In 2009, the Sprott School of Business at Carleton University made case competitions one of its strategic priorities, introducing a course (renamed Sprott Competes in 2012) to train students for the rigours of competing in a high-stress environment, sometimes in a foreign country, before a panel of industry judges who, in selecting the winner, can do some early talent spotting.

Over the past eight years, Sprott has expanded its commitment to international competitions, participating in seven this year, compared with three in 2009. The number of participating students also has climbed – to 33 currently from 18 in 2009, with all of them required to take the Sprott Competes course as a prerequisite for selection to an international team.

Earlier this month, in Finland, Sprott undergraduate commerce students won the Network of International Business Schools competition for the third time in four years, defeating teams from five continents.

Sprott dean Jerry Tomberlin, who has overseen his school's growing commitment to competitions, views them as a learning tool in an uncertain world.

"In spite of nationalism and other things that are happening, the world is global and it is not going to stop being global," he says. "The more they [students] can hone their skills in an international cultural situation the stronger they are going to be."

The classroom cannot compete with the experience of travelling abroad, adjusting to different cultures and networking with students and industry leaders. Dr. Tomberlin says the competition setting "just develops a whole range of skills that I don't think get developed as well elsewhere."

Sonia Fendt Ledermann, a fourth-year commerce student from Venezuela, is a member of the Sprott team that won in Finland this month. She and her teammates presented on six case studies in five days, hobnobbed with industry leaders and experienced Finnish ice swimming (followed by a sauna).

One of her team's biggest challenges, she says, had nothing to do with the business aspects of the case: the Sprott students talked too fast for the judges, whose first language is not English. "We are going to face those challenges in the international business world," says Ms. Fendt Ledermann.

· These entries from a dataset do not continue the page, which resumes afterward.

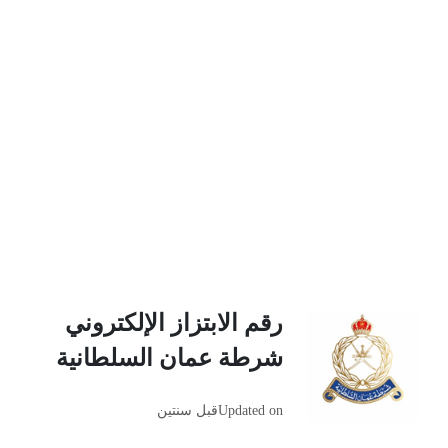
رقم الابتزاز الإلكتروني
شرطة عمان السلطانية
Updated on
قبل سنتين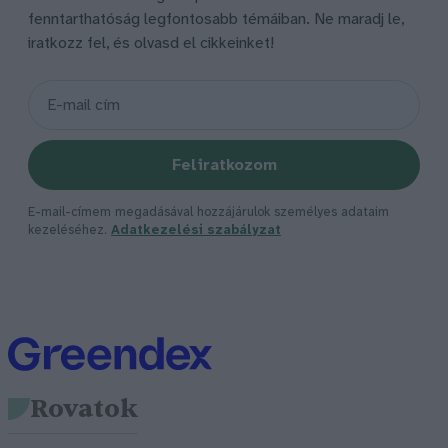
fenntarthatóság legfontosabb témáiban. Ne maradj le,
iratkozz fel, és olvasd el cikkeinket!
Feliratkozom
E-mail-címem megadásával hozzájárulok személyes adataim
kezeléséhez.
Adatkezelési szabályzat
Rovatok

What she most likes about case competitions, she says, "is the opportunity to connect what you are doing in class to a real-life situation."

Ms. Fendt Ledermann says her case competition experience also proved useful when talking to prospective employers. This summer, after graduation, she joins a Toronto-based international consulting company.

For some students, participation in a case competition becomes a catalyst to rethink career goals.

In 2014, then an MBA student at the Lazaridis School of Business at Wilfrid Laurier University, Eric Goll was on a four-person team that won first prize at the Aspen Institute's Business and Society International MBA case competition held in New York.

"It awoke my social conscience," says Mr. Goll, of his participation in a competition focused on global social innovation. "With an MBA, you can get focused on how to optimally run an organization and how to be a great leader and sometimes the social impact can get lost in that."

Based in Kitchener, Ont., Mr. Goll recently founded his own business to coach families and individuals with disabilities.

Meanwhile, success in international competitions creates a challenge for business schools: how to pay for students to attend.

"The only thing stopping us now is funding," says Linda Schweitzer, as associate professor of management and strategy at Sprott and a volunteer coach for the winning team in Finland. With funding from the business school, industry donors and crowdfunding, she says a committee decides which competitions to put on the annual calendar. "It's a bit of a juggling act," she concedes. "Last year, we made the finals of every competition we applied for."

Back at McGill's Desautels, Ms. Kumar hopes to land a job in consulting after she returns from Porto this spring. Participation in the FEP-UPORTO International Case Competition last fall, she says, gave her a window on her future career.

"I felt it was the best application of my knowledge," she says. "I see how all the different parts of what I had learned over the last three and a half years came together in one presentation. That was very rewarding."